Questo intermezzo teatrale non è, come si potrebbe pensare inizialmente, slegato da ciò che è stato mostrato prima e dopo. Anche le dimostrazioni di masturbazione della Liddell e la narrazione della sua preferenza per le pratiche sessuali “perverse” sono direttamente collegate alla sua denuncia dello sfruttamento emotivo dei bambini da parte delle madri, compresi gli scoppi di rabbia, l’odio e il dolore profondamente sentito dell’abbandono. Infatti, sono proprio questi stati di flusso a contrastare il lutto e la violenza, il dolore e la sofferenza con ciò che equivale a una liberazione emotiva. Una – in senso figurato – breve cancellazione dell’hard disk del pensiero in cui la vita diventa sopportabile. Non sorprende che il nichilista Liddell, che aborrisce qualsiasi promessa di salvezza, trovi la pace in questi stati emotivi eccezionali e che la ricerca di essa possa assumere un carattere di dipendenza.

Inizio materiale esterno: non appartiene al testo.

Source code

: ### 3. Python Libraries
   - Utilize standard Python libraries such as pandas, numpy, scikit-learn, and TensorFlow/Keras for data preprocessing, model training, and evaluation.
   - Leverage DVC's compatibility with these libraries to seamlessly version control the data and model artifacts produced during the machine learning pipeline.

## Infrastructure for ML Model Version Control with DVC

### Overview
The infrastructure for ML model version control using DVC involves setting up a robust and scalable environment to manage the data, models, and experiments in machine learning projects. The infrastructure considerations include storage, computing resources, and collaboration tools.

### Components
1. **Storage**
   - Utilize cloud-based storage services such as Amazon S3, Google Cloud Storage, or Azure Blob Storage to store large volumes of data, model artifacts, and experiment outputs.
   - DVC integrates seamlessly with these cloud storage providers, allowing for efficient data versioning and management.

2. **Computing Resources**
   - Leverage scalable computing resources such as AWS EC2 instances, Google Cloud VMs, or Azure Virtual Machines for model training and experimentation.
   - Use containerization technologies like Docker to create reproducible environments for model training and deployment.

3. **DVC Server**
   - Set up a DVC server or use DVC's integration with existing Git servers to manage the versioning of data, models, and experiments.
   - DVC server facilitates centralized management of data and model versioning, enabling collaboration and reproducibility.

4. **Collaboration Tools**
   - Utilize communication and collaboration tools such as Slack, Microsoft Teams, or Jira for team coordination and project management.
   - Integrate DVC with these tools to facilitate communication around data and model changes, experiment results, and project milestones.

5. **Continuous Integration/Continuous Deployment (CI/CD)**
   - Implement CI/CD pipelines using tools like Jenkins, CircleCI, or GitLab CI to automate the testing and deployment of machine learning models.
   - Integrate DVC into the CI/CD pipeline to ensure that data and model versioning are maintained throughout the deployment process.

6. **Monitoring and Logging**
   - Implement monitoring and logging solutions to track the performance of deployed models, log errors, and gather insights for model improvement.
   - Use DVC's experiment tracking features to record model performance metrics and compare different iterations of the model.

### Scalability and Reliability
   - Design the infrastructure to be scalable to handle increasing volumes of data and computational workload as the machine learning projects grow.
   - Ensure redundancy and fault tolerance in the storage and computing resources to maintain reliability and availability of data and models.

Coloro che erano ancora ricettivi dopo questo denso caleidoscopio della vita hanno appreso alla fine che per Liddell solo la giovinezza rappresenta uno stato umano in cui la vita raggiunge il suo culmine ed è degna di ammirazione. E così fu logicamente il giovane e affascinante Lennart Boyd Schürmann ad alzare impunemente lo specchio al “grande selvaggio”. Solo a lui è stato permesso di sbatterle in faccia la consapevolezza che le sue azioni erano del tutto irrilevanti, persino offensive per molte persone, ma solo lui è stato in grado di placare Liddell con il suo sguardo ammaliante, così che alla fine è tornata la pace. Una presunta pace, si badi bene, che probabilmente durerà solo fino a quando Wendy, o Liddell?, non verrà nuovamente abbandonata. Un teatro in cui immedesimarsi e su cui riflettere, con un guadagno in termini di comprensione e il potenziale per innescare discussioni sociali sul falso senso comune della santificazione della madre.